> [To-do item]: Take the records below and retype them line by line, from the first line through the one containing "GRU or LSTM."; stop there.

> [Input records]:
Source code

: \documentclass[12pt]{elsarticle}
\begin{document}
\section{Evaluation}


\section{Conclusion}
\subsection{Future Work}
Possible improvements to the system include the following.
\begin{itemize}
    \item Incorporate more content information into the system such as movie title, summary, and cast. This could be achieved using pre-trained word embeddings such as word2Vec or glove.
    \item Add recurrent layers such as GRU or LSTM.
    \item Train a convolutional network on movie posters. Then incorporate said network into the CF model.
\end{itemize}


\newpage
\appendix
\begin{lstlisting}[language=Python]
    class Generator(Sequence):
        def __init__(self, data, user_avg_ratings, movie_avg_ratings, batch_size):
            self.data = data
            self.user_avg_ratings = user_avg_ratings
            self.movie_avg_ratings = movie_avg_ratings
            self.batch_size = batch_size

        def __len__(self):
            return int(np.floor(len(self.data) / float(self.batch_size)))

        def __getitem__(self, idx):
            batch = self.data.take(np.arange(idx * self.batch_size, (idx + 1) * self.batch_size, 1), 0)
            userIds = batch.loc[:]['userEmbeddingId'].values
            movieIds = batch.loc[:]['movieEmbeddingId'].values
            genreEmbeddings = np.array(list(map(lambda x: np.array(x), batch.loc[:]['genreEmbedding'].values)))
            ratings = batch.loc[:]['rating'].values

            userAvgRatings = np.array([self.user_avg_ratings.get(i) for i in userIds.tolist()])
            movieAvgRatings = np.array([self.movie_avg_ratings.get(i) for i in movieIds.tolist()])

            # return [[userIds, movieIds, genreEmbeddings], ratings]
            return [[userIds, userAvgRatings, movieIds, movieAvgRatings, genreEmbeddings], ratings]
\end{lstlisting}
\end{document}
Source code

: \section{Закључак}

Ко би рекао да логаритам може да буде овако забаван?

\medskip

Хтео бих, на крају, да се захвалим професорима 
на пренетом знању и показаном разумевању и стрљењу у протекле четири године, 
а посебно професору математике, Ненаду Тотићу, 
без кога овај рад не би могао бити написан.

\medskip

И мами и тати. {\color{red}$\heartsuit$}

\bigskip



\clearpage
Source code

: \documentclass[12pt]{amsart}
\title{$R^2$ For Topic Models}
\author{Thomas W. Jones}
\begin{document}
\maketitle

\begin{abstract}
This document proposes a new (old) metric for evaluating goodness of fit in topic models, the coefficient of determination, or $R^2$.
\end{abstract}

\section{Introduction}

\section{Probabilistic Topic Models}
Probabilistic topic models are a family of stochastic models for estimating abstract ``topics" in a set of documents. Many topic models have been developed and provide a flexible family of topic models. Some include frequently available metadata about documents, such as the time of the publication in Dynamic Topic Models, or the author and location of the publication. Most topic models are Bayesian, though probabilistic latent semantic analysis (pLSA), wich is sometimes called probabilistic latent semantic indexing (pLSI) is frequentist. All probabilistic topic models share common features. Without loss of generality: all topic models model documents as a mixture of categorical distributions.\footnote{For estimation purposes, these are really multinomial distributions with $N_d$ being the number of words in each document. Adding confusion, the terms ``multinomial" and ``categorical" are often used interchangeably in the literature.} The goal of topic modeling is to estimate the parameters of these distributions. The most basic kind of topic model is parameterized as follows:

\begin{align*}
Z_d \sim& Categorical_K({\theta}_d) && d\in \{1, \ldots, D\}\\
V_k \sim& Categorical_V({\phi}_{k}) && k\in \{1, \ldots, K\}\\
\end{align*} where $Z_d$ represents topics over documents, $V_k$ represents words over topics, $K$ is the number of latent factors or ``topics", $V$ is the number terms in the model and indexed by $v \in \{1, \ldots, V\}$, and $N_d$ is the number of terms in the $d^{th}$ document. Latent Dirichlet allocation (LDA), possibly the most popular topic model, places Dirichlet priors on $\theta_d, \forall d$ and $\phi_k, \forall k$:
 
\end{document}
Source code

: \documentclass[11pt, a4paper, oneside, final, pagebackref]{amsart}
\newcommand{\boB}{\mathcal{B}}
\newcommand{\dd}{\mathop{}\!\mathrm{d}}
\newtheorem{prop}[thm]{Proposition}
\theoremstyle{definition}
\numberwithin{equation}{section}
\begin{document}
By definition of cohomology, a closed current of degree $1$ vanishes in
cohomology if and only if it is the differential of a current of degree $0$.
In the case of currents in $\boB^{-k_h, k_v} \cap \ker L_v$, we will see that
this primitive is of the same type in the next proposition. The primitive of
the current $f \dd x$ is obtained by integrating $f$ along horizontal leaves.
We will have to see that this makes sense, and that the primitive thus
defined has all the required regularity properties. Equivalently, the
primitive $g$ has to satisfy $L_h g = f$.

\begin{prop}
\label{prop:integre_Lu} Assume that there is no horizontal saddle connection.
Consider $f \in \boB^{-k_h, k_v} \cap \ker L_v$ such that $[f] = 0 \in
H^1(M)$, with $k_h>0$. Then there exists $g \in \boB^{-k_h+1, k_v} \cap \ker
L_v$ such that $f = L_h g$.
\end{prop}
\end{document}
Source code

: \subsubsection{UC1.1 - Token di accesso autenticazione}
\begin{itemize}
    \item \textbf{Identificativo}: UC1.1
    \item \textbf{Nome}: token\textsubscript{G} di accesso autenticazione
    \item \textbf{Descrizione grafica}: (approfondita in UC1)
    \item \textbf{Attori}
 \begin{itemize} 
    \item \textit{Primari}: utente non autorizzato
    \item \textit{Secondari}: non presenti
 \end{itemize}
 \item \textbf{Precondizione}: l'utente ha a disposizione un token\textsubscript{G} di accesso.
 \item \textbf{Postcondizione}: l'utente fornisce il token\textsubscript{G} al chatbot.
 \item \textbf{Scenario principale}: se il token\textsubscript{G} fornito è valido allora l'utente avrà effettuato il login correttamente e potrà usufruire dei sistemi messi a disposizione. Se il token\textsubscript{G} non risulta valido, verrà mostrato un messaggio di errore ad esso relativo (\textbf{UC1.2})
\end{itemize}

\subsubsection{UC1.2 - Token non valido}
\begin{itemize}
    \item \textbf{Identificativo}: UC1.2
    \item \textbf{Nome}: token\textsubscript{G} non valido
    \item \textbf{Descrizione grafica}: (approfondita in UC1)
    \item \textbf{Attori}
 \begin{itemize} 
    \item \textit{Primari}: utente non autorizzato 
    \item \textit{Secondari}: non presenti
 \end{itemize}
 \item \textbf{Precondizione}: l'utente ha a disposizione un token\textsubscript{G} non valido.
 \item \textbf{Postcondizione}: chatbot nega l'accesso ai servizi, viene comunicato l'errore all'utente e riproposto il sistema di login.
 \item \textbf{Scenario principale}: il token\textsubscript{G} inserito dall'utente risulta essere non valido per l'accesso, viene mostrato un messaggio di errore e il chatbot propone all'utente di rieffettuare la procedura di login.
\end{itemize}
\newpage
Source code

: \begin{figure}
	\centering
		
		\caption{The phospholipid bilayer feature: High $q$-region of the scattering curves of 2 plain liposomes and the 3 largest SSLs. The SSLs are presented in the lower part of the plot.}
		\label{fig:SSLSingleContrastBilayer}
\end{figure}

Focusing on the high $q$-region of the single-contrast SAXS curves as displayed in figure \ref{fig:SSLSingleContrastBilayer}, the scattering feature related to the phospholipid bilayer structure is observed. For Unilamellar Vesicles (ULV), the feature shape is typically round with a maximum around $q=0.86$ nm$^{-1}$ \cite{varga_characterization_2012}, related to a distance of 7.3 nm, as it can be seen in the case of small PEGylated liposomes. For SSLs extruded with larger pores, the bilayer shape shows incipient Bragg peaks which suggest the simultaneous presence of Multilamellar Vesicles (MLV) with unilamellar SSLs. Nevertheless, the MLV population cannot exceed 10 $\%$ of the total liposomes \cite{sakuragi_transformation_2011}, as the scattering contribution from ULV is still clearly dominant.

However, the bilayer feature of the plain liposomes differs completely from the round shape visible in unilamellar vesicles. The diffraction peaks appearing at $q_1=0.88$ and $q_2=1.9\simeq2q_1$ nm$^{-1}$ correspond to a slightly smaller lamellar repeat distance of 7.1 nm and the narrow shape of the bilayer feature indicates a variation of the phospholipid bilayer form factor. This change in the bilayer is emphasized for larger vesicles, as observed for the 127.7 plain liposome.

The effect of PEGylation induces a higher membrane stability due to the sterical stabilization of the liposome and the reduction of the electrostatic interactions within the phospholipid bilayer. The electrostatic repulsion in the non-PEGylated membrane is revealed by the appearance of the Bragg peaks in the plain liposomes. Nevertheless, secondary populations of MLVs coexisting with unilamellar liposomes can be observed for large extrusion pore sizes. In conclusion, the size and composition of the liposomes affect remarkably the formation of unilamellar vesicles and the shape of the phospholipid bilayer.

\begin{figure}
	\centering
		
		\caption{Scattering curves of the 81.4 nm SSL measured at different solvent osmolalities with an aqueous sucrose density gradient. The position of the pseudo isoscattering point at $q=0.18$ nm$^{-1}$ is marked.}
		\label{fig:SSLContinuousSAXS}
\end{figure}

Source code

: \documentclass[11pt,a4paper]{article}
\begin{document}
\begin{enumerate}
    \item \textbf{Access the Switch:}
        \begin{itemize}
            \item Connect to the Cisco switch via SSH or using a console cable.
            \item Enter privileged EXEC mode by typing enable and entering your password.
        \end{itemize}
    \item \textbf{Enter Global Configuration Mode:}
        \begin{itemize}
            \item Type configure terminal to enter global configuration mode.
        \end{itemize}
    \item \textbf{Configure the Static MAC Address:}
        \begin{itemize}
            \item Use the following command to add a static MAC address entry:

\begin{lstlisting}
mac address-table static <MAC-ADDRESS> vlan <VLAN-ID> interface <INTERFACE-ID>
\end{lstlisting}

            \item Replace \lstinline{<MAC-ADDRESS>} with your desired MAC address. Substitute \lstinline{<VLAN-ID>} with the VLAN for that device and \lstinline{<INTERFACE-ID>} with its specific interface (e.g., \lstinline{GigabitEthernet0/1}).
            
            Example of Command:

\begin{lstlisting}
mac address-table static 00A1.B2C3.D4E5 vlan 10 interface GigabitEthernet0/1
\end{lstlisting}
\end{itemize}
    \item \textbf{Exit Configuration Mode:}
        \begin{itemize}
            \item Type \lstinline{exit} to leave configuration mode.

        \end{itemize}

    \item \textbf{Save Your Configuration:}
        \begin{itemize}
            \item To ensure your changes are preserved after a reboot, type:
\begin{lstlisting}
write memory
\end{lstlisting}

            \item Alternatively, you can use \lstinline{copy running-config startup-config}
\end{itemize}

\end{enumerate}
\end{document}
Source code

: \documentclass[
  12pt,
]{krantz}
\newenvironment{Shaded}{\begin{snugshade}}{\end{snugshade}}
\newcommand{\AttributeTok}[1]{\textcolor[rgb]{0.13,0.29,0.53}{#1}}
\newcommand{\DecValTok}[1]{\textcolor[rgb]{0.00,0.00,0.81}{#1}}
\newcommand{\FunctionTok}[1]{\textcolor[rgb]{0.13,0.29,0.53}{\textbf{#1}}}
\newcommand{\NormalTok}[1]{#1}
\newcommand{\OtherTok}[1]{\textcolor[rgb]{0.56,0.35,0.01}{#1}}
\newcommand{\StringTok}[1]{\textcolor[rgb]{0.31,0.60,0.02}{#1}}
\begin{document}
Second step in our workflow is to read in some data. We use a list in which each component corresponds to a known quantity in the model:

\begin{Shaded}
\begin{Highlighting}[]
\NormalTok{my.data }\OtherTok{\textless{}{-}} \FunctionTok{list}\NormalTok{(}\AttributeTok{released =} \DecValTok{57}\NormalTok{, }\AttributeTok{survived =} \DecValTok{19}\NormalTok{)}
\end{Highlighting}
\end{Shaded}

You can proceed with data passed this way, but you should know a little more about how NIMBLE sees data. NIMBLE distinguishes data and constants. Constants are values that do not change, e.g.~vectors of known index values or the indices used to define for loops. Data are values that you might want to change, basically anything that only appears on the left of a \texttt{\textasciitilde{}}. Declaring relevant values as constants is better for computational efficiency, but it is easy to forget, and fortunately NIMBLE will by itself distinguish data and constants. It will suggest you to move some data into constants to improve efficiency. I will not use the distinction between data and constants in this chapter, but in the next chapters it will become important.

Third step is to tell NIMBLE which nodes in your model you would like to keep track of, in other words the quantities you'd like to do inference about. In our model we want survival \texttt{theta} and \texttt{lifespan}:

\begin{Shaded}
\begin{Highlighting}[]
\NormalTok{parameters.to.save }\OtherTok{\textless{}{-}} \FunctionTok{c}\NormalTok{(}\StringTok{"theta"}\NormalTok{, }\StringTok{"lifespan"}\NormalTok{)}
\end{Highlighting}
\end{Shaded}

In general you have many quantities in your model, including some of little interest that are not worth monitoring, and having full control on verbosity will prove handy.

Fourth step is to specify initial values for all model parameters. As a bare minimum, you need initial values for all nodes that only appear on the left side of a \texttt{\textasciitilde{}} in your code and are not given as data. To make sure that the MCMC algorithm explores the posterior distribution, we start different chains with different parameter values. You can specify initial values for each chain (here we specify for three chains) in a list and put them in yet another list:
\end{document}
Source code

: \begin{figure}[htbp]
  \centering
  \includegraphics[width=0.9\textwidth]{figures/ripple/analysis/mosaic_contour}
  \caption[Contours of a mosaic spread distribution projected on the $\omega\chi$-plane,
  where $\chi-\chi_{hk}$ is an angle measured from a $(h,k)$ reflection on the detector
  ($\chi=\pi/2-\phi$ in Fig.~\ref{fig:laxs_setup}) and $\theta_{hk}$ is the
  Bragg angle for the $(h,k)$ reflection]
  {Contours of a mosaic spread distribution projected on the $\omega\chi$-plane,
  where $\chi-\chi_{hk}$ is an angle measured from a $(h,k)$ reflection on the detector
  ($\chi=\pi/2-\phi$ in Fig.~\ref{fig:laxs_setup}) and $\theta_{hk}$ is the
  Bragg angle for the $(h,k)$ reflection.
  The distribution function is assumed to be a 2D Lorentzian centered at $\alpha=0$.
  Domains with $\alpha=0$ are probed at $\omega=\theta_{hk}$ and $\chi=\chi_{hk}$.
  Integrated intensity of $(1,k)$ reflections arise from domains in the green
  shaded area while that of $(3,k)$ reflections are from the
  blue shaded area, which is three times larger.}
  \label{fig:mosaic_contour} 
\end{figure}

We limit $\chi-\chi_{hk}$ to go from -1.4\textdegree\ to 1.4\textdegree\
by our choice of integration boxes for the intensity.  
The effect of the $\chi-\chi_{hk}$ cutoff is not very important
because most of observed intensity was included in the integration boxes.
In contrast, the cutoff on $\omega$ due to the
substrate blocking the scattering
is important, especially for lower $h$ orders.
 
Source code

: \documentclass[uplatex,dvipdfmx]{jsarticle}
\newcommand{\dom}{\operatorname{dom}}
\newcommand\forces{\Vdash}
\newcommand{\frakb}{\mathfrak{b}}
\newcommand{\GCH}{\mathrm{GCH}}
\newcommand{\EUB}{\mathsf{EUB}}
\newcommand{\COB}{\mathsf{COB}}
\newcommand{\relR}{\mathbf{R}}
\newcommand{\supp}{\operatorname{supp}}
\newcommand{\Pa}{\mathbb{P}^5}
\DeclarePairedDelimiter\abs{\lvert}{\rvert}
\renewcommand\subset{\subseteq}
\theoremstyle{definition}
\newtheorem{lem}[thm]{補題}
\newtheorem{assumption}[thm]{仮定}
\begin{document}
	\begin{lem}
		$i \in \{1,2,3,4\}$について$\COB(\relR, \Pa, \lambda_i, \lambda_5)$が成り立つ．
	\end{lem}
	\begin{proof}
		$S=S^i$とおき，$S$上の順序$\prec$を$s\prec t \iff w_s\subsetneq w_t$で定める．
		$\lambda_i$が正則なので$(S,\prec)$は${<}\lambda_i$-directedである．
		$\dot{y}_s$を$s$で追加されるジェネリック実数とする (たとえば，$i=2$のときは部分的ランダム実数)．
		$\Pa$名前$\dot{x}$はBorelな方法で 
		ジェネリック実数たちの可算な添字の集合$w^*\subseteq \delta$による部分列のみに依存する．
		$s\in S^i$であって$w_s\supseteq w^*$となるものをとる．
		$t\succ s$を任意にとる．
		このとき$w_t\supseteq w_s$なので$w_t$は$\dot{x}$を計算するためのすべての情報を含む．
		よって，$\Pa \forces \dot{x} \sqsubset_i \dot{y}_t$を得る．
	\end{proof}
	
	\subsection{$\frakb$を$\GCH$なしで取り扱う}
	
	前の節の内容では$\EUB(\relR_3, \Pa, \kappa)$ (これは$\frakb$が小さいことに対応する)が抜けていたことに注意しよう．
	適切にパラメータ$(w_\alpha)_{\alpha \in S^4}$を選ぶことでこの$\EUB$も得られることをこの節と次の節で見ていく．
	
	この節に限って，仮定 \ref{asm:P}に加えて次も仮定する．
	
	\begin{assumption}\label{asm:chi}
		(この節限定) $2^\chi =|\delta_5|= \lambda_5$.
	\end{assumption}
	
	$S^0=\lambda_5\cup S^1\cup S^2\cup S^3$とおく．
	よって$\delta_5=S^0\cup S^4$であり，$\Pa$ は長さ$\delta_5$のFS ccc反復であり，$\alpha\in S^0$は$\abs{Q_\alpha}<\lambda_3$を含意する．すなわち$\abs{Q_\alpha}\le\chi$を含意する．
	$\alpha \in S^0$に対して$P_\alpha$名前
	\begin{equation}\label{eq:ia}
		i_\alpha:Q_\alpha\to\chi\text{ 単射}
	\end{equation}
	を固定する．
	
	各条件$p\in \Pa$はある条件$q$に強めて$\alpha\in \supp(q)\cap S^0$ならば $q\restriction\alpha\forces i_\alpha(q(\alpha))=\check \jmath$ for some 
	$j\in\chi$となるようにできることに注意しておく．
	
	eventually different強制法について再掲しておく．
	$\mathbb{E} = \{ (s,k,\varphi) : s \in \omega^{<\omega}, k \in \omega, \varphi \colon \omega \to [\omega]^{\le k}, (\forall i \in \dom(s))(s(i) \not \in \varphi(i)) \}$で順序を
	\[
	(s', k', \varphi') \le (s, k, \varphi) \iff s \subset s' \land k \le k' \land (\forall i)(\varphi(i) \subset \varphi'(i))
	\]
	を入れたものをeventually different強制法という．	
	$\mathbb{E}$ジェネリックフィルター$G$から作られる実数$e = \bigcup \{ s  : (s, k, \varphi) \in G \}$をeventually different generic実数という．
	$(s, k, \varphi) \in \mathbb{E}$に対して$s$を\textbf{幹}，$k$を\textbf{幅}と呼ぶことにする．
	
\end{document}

> [Solution to this exercise]:
Source code

: \documentclass[12pt]{elsarticle}
\begin{document}
\section{Evaluation}


\section{Conclusion}
\subsection{Future Work}
Possible improvements to the system include the following.
\begin{itemize}
    \item Incorporate more content information into the system such as movie title, summary, and cast. This could be achieved using pre-trained word embeddings such as word2Vec or glove.
    \item Add recurrent layers such as GRU or LSTM.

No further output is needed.